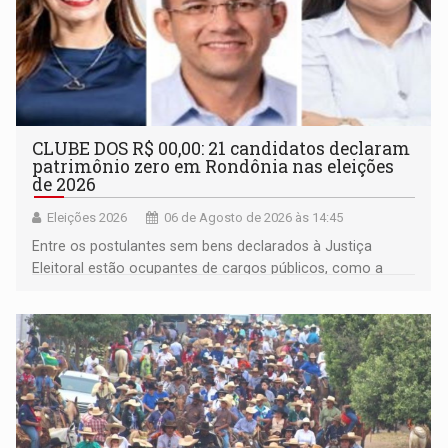
CLUBE DOS R$ 00,00: 21 candidatos declaram
patrimônio zero em Rondônia nas eleições
de 2026
Eleições 2026
06 de Agosto de 2026 às 14:45
Entre os postulantes sem bens declarados à Justiça
Eleitoral estão ocupantes de cargos públicos, como a
deputada federal Cristiane Lopes (PODE), o vereador
Pedro Geovar (PP) e a vice-prefeita Magna dos Anjos
(NOVO)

■ **What you need to do**
Once the line containing "deputada federal Cristiane" is found, output it and each line after it through the end of the listing above, exactly, with nothing else.

■ **Response**
deputada federal Cristiane Lopes (PODE), o vereador
Pedro Geovar (PP) e a vice-prefeita Magna dos Anjos
(NOVO)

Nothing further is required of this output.